*Task to complete:*
What is needed is an exact copy of the lines from the one containing "45: (331, 337, 2.14)" through the last line of the entries below, both included.

Stored items:
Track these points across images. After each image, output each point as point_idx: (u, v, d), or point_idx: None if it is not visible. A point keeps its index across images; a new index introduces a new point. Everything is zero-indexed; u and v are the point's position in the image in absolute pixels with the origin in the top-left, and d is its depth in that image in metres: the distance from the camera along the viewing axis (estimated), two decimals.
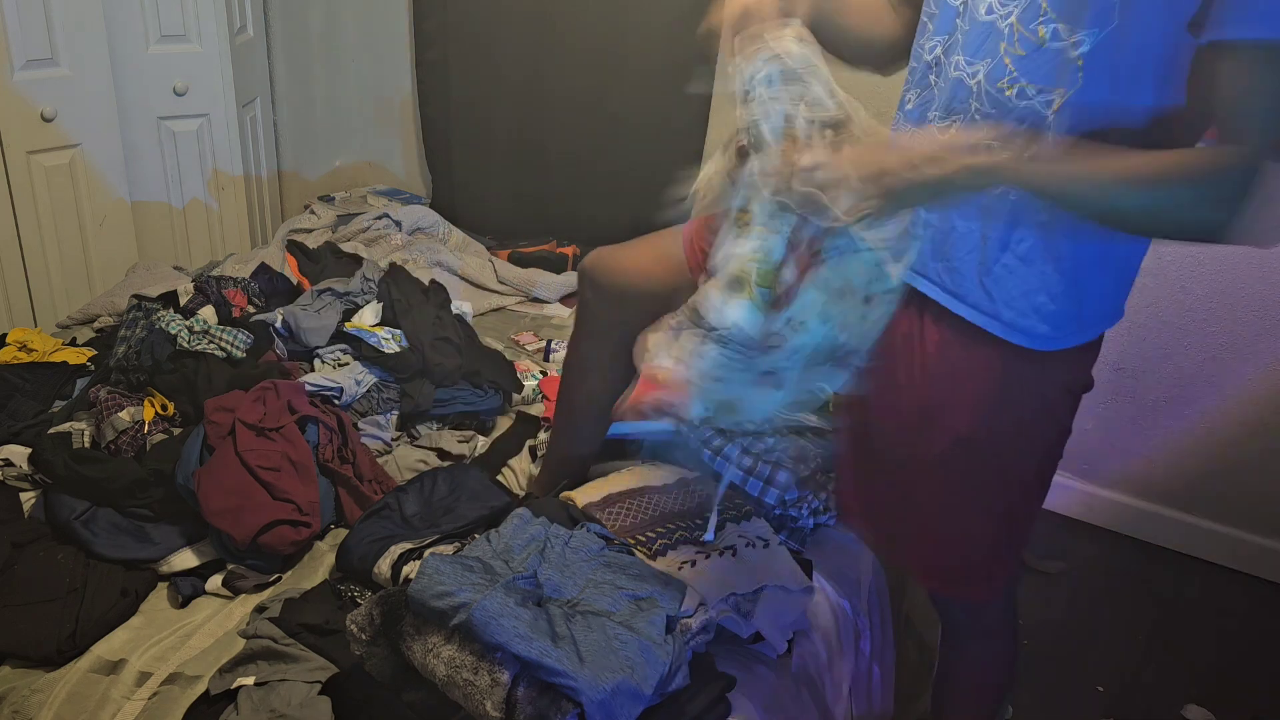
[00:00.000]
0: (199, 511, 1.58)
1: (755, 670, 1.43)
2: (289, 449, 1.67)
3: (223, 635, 1.46)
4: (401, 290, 2.29)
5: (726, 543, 1.53)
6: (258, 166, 3.16)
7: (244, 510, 1.56)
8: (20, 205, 2.51)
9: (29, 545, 1.56)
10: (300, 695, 1.29)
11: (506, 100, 3.05)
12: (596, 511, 1.54)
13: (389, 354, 2.05)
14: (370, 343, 2.07)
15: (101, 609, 1.46)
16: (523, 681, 1.14)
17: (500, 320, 2.66)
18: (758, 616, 1.43)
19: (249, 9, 2.99)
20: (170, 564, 1.58)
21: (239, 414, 1.68)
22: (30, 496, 1.70)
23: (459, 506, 1.61)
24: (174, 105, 2.81)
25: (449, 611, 1.15)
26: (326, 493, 1.69)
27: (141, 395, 1.87)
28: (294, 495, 1.61)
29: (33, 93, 2.46)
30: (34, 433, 1.81)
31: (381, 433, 1.95)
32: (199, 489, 1.58)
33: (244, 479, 1.60)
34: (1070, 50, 1.01)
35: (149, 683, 1.37)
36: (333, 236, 2.89)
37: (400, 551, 1.47)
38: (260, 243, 3.17)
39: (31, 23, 2.41)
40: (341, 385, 1.93)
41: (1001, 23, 1.06)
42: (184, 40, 2.78)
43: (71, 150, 2.59)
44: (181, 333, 2.00)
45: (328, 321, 2.15)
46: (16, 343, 2.06)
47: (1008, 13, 1.05)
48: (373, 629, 1.23)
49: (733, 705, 1.31)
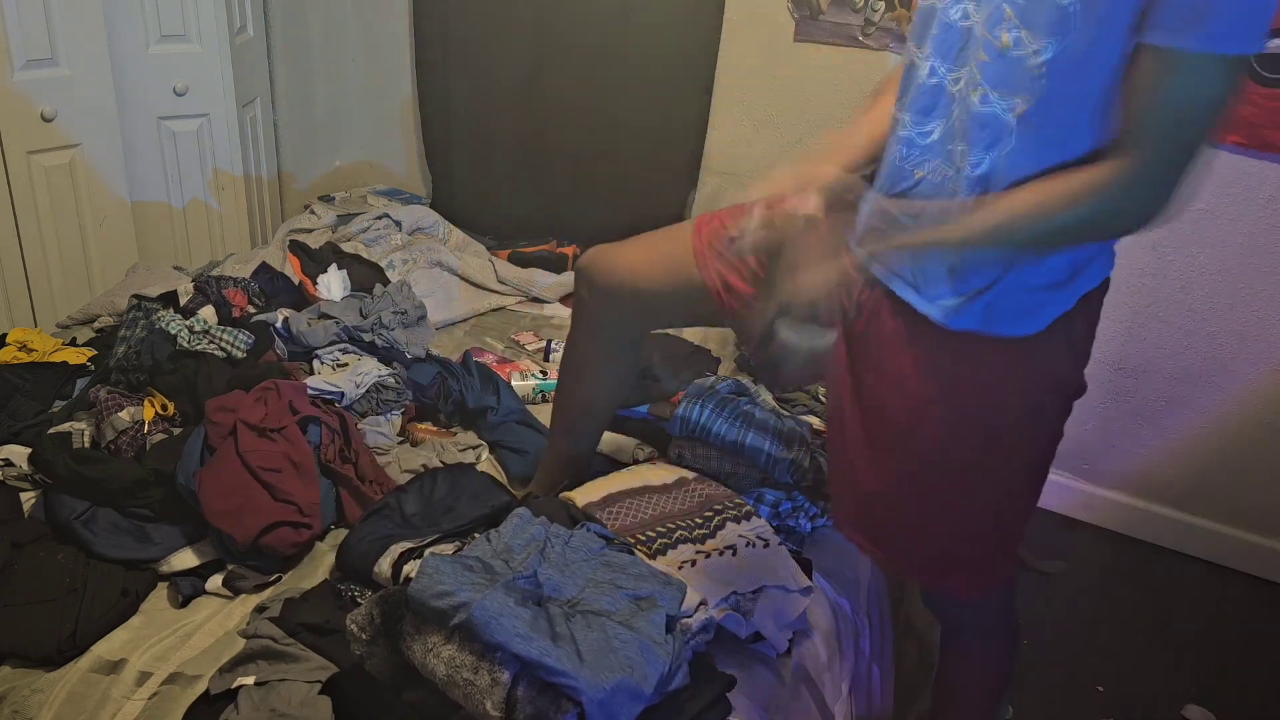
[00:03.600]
0: (200, 512, 1.58)
1: (755, 670, 1.43)
2: (290, 450, 1.66)
3: (223, 635, 1.46)
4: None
5: (727, 542, 1.53)
6: (258, 166, 3.16)
7: (245, 511, 1.56)
8: (20, 205, 2.51)
9: (29, 545, 1.56)
10: (300, 695, 1.29)
11: (506, 100, 3.05)
12: (596, 511, 1.54)
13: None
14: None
15: (101, 609, 1.46)
16: (523, 681, 1.14)
17: (500, 320, 2.66)
18: (757, 616, 1.43)
19: (249, 9, 2.99)
20: (170, 564, 1.58)
21: (240, 414, 1.68)
22: (30, 496, 1.70)
23: (459, 506, 1.61)
24: (174, 105, 2.81)
25: (449, 611, 1.15)
26: (327, 493, 1.69)
27: (141, 395, 1.87)
28: (295, 496, 1.61)
29: (33, 93, 2.45)
30: (34, 433, 1.81)
31: (382, 433, 1.95)
32: (200, 489, 1.58)
33: (245, 480, 1.60)
34: (1032, 59, 1.01)
35: (149, 682, 1.37)
36: (333, 236, 2.89)
37: (400, 551, 1.47)
38: (260, 243, 3.17)
39: (31, 23, 2.40)
40: (342, 390, 1.93)
41: (968, 25, 1.07)
42: (184, 40, 2.77)
43: (71, 150, 2.59)
44: (181, 333, 2.00)
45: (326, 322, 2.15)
46: (16, 343, 2.06)
47: (973, 17, 1.07)
48: (373, 629, 1.23)
49: (733, 705, 1.31)
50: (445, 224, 2.99)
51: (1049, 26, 0.99)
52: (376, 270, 2.59)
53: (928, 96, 1.13)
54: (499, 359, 2.36)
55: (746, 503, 1.65)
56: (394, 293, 2.33)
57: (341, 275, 2.36)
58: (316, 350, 2.11)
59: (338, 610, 1.43)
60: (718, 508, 1.61)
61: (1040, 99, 1.02)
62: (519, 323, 2.66)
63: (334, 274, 2.38)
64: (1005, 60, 1.03)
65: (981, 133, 1.07)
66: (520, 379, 2.24)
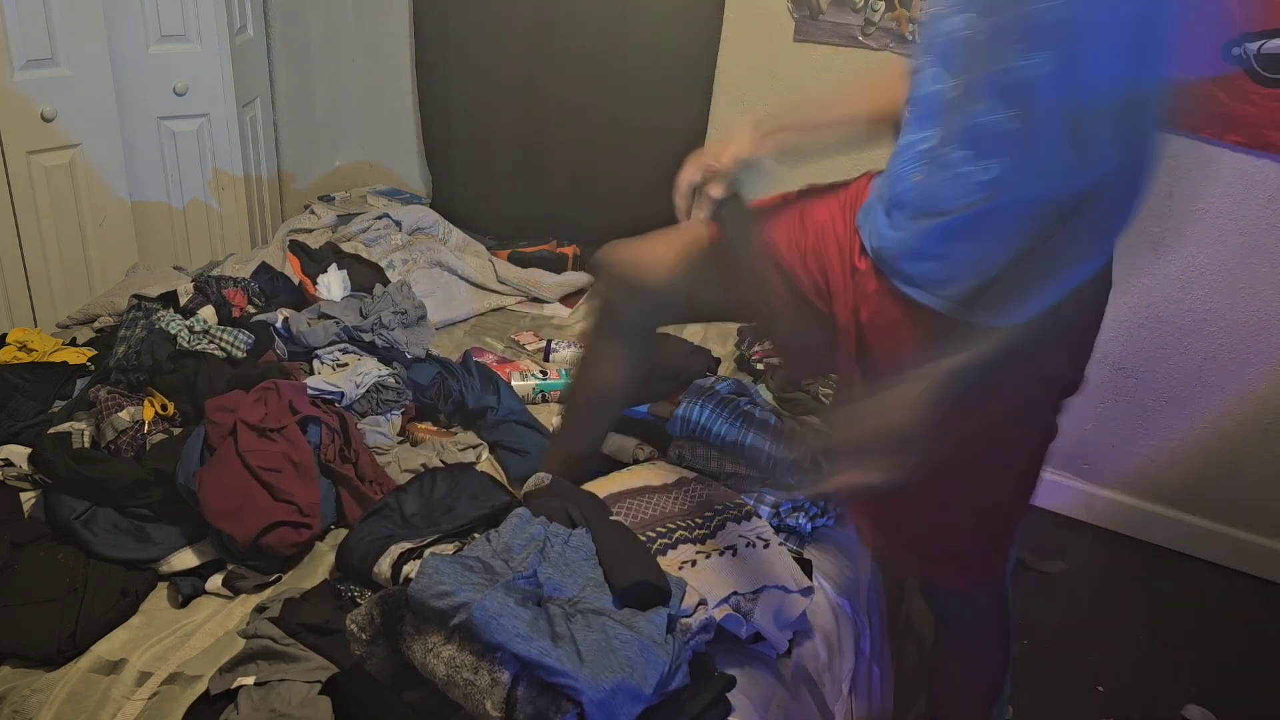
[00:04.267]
0: (200, 512, 1.57)
1: (755, 670, 1.43)
2: (290, 450, 1.66)
3: (223, 635, 1.46)
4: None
5: (727, 543, 1.53)
6: (258, 166, 3.16)
7: (245, 511, 1.56)
8: (20, 205, 2.51)
9: (29, 545, 1.56)
10: (300, 695, 1.29)
11: (506, 100, 3.05)
12: None
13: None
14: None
15: (101, 609, 1.46)
16: (523, 681, 1.14)
17: (500, 320, 2.66)
18: (757, 616, 1.43)
19: (249, 9, 2.99)
20: (170, 564, 1.58)
21: (240, 414, 1.68)
22: (30, 496, 1.70)
23: (459, 506, 1.61)
24: (174, 105, 2.81)
25: (449, 611, 1.15)
26: (327, 493, 1.69)
27: (141, 395, 1.87)
28: (295, 496, 1.61)
29: (33, 93, 2.45)
30: (34, 433, 1.81)
31: (382, 433, 1.94)
32: (200, 489, 1.58)
33: (245, 480, 1.60)
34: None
35: (149, 682, 1.37)
36: (333, 236, 2.89)
37: (400, 551, 1.48)
38: (260, 243, 3.16)
39: (31, 23, 2.40)
40: (342, 390, 1.93)
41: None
42: (184, 40, 2.77)
43: (71, 150, 2.59)
44: (181, 332, 2.00)
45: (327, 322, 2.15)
46: (16, 343, 2.06)
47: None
48: (373, 629, 1.23)
49: (733, 705, 1.31)
50: (445, 224, 2.98)
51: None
52: (376, 270, 2.59)
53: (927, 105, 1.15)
54: (499, 359, 2.36)
55: (747, 503, 1.65)
56: (394, 293, 2.32)
57: (341, 275, 2.36)
58: (316, 350, 2.11)
59: (338, 610, 1.43)
60: (718, 508, 1.61)
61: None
62: (519, 323, 2.66)
63: (334, 274, 2.38)
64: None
65: (981, 143, 1.08)
66: (520, 379, 2.23)
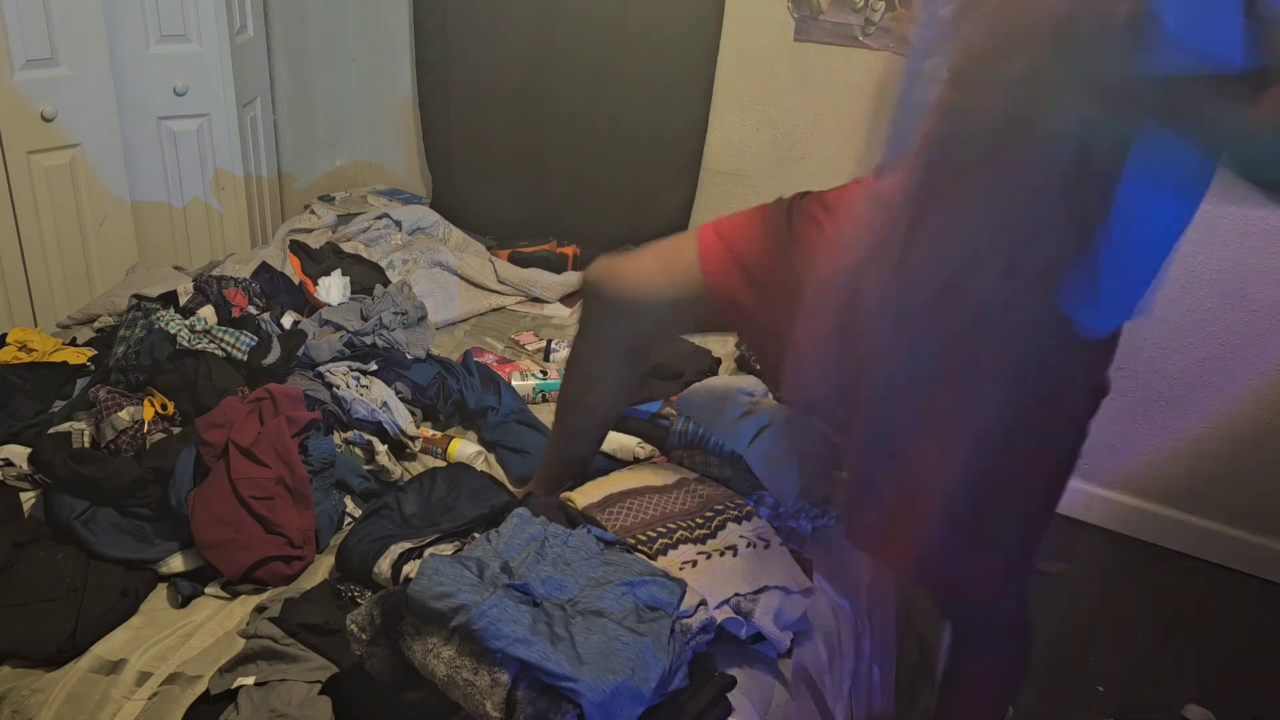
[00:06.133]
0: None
1: (755, 670, 1.43)
2: (285, 473, 1.63)
3: (223, 635, 1.46)
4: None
5: (727, 543, 1.53)
6: (258, 166, 3.16)
7: (235, 545, 1.54)
8: (20, 205, 2.51)
9: (29, 545, 1.56)
10: (300, 695, 1.29)
11: (506, 100, 3.05)
12: (596, 513, 1.54)
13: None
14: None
15: (101, 609, 1.46)
16: (523, 682, 1.14)
17: (500, 320, 2.66)
18: (758, 617, 1.43)
19: (249, 9, 2.99)
20: (170, 564, 1.58)
21: (233, 434, 1.64)
22: (30, 496, 1.70)
23: (458, 505, 1.61)
24: (174, 105, 2.81)
25: (449, 613, 1.15)
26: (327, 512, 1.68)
27: (141, 395, 1.87)
28: (287, 527, 1.58)
29: (33, 93, 2.45)
30: (34, 433, 1.80)
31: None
32: (192, 515, 1.55)
33: (236, 510, 1.57)
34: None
35: (149, 683, 1.37)
36: (333, 236, 2.89)
37: (400, 551, 1.47)
38: (260, 243, 3.17)
39: (31, 23, 2.40)
40: (379, 416, 1.93)
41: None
42: (184, 40, 2.78)
43: (71, 150, 2.59)
44: (181, 332, 1.99)
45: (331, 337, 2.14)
46: (16, 343, 2.05)
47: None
48: (373, 629, 1.22)
49: (733, 705, 1.31)
50: (445, 224, 2.99)
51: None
52: (377, 270, 2.59)
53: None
54: (499, 359, 2.36)
55: (747, 503, 1.65)
56: (394, 293, 2.32)
57: (343, 282, 2.32)
58: (319, 366, 2.08)
59: (338, 610, 1.43)
60: (719, 508, 1.61)
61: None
62: (519, 323, 2.66)
63: (335, 279, 2.36)
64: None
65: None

*Result of this task:*
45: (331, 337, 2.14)
46: (16, 343, 2.05)
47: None
48: (373, 629, 1.22)
49: (733, 705, 1.31)
50: (445, 224, 2.99)
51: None
52: (377, 270, 2.59)
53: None
54: (499, 359, 2.36)
55: (747, 503, 1.65)
56: (394, 293, 2.32)
57: (343, 282, 2.32)
58: (319, 366, 2.08)
59: (338, 610, 1.43)
60: (719, 508, 1.61)
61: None
62: (519, 323, 2.66)
63: (335, 279, 2.36)
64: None
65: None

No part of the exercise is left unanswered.